The system being secure is a secondary benefit to it being comprehendible and
coherent to an individual. It's not enough for the output of a magic box to be
a better widget, even if the widget is better in every measurable way. The box
itself must not be magic.

This isn't "right" or "wrong". It's simply a stance that values an
individual's ability to understand their computing device from top to bottom.

Rust is an amazing and wonderful piece of technology, produced by a great
investment of energy by brilliant minds. I'm incredibly grateful it exists and
look forward to it's continued development and adoption.

But I'm not brilliant, and I don't have a lot of energy, and so I'm also
grateful there exists an operating system I can understand, and other people
who continue to work to make that operating system useful.

Much open source technology is created by people with a financial incentive
for others to use it. That's fine. OpenBSD is written by people who want to
use it. It's usefulness to others is coincidental. That's fine too.

I'm glad there is so much money funding the development of open and free
computing innovations. The world is a much better place for it.

But there isn't a lot of money funding the rest of the unix philosophy besides
the "open" part, like the parts about composability and anti-monolithic
design. Because those things are not valuable in financial terms, and are
potentially even destructive towards the purpose of capturing value at all.

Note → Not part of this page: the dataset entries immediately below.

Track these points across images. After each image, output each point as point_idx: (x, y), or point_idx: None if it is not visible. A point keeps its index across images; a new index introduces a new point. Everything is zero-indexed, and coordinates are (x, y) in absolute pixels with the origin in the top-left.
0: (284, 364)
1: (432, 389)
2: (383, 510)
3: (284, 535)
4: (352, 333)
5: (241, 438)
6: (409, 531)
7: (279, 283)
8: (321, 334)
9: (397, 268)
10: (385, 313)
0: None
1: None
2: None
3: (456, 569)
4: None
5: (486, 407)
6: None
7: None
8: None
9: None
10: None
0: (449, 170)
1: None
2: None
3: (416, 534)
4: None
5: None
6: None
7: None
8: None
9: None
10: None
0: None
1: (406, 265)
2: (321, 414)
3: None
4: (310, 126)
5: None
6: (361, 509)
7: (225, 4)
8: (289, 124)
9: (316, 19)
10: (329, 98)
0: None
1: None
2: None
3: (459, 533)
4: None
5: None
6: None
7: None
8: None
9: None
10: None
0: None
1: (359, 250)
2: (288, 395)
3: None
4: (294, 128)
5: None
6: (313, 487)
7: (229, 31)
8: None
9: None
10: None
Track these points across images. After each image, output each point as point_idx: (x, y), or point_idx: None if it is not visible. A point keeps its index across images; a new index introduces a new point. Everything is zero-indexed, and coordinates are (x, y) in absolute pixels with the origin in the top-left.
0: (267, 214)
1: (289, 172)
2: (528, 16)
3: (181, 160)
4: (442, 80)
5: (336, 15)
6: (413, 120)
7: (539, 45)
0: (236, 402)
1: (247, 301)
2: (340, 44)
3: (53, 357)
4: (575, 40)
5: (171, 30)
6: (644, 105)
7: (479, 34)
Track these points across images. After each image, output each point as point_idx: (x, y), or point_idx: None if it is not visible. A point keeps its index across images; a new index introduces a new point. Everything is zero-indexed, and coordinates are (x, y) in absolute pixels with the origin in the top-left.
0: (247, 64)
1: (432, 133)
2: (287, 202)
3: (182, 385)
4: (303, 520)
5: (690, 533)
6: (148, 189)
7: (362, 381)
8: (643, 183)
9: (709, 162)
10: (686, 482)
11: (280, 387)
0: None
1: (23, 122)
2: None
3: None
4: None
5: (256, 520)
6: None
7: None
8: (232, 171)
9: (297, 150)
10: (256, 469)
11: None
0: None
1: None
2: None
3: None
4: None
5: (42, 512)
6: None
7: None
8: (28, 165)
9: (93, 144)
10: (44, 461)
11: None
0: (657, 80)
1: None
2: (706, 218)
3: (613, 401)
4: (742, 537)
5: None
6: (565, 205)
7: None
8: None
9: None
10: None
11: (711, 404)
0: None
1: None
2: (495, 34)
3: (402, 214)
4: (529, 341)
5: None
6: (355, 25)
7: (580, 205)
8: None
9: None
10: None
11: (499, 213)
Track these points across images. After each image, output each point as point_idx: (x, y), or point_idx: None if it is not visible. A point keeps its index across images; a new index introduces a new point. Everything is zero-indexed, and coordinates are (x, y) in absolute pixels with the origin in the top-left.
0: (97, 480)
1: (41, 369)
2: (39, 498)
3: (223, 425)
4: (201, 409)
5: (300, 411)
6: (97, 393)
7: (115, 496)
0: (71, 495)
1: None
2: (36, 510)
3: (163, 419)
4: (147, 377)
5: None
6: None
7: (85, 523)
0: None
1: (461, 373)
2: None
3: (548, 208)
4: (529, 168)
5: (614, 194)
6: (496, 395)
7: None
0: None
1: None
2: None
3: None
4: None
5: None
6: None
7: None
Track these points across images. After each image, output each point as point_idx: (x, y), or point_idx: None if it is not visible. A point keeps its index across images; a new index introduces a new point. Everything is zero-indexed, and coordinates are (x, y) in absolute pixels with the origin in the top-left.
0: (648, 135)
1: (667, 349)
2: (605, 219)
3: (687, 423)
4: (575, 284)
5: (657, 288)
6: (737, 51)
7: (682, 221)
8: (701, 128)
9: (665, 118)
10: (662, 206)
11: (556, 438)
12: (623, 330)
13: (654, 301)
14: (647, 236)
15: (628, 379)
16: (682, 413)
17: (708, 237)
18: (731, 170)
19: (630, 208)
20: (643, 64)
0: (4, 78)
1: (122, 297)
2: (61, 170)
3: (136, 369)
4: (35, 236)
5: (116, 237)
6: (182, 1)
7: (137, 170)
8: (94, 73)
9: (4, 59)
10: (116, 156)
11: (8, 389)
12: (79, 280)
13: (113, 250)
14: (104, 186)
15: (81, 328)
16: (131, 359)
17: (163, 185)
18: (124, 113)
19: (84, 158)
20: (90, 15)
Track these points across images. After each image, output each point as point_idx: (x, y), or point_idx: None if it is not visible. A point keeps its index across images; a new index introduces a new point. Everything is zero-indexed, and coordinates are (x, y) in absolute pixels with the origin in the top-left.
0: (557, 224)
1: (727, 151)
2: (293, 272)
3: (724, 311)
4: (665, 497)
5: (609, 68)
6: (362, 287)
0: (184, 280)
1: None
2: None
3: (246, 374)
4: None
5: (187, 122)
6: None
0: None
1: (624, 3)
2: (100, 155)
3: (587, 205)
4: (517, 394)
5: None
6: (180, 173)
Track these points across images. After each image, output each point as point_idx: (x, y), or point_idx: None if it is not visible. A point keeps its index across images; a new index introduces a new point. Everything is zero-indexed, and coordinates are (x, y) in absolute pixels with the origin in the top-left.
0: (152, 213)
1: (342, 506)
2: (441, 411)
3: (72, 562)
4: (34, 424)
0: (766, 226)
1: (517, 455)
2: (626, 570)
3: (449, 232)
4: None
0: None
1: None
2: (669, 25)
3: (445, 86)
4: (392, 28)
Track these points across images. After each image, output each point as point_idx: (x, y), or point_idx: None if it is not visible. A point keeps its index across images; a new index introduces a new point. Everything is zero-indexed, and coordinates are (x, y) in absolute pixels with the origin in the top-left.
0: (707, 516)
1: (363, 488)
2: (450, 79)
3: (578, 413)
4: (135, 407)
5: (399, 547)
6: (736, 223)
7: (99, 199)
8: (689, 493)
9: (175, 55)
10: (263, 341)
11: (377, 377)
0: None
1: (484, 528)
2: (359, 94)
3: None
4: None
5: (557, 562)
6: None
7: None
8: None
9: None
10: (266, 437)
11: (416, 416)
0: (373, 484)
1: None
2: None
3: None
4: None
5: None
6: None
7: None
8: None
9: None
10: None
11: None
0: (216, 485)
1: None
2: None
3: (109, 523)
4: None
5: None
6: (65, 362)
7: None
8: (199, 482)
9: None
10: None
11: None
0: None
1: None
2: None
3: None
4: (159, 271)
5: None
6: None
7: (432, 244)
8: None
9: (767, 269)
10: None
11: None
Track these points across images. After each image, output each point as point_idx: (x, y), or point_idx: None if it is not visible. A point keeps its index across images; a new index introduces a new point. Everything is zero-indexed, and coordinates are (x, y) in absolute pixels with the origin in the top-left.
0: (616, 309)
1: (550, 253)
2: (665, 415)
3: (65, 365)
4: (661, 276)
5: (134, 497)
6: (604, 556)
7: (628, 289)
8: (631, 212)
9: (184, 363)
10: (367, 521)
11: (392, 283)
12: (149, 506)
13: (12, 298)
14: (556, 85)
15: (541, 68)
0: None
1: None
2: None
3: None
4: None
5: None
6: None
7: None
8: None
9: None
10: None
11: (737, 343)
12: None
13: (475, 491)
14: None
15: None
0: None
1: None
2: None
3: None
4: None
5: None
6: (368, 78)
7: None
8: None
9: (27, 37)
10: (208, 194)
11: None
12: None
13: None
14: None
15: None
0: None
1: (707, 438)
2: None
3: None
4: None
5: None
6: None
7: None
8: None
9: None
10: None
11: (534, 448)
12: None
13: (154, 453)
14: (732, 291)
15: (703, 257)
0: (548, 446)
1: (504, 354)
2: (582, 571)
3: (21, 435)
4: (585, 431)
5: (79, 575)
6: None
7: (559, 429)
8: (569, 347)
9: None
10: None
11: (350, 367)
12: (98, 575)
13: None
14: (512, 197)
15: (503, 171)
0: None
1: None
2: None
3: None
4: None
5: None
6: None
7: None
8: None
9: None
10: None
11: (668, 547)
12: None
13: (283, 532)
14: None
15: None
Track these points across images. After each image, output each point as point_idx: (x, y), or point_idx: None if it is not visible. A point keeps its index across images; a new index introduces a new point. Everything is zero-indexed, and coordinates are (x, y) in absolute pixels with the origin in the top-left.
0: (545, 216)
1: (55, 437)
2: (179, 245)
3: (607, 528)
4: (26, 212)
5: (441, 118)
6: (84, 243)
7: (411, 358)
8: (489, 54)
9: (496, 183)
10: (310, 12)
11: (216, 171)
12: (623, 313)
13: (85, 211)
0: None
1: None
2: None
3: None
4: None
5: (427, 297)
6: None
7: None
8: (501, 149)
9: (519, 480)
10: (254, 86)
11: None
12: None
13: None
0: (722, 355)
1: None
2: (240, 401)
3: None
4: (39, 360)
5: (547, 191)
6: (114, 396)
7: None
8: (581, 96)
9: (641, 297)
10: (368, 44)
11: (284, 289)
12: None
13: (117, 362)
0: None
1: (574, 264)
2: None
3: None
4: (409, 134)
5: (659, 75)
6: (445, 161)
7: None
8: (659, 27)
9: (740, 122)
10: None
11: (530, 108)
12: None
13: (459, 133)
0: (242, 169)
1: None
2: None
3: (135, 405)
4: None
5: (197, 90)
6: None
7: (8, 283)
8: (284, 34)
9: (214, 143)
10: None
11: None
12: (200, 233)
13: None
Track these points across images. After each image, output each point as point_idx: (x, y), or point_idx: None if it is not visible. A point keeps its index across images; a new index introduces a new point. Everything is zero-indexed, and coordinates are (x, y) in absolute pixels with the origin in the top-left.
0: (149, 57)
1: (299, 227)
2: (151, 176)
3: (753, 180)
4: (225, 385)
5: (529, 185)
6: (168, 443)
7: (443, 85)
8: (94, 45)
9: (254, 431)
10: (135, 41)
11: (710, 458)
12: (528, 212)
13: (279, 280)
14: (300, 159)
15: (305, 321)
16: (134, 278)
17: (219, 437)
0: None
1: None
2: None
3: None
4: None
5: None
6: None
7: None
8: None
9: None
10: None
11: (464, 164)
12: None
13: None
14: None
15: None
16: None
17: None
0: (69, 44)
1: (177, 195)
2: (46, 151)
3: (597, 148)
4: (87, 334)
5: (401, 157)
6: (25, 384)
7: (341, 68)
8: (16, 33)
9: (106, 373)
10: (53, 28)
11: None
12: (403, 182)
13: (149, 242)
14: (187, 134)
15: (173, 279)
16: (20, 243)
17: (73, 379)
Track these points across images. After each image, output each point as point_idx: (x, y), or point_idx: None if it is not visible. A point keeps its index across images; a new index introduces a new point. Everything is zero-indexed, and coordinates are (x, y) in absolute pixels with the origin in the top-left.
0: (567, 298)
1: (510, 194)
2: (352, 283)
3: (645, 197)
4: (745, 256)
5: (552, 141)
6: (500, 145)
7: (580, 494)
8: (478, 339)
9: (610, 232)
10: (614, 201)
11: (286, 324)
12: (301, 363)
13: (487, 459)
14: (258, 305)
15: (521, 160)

I am grateful there is a small radical free operating system defending our
freedom from monoculture.

And I'm similarly glad for their defacto antagonism towards proselytizing of
all kinds, even if that proselytizing is done with good intention, and even if
that proselytizing turns out to be right.

That's why you need to show them the code. When you show the code, it means
you understand. Until you understand, you're not free.

At least, this is my interpretation. I'm not affiliated with the project in
any way. Just a fan.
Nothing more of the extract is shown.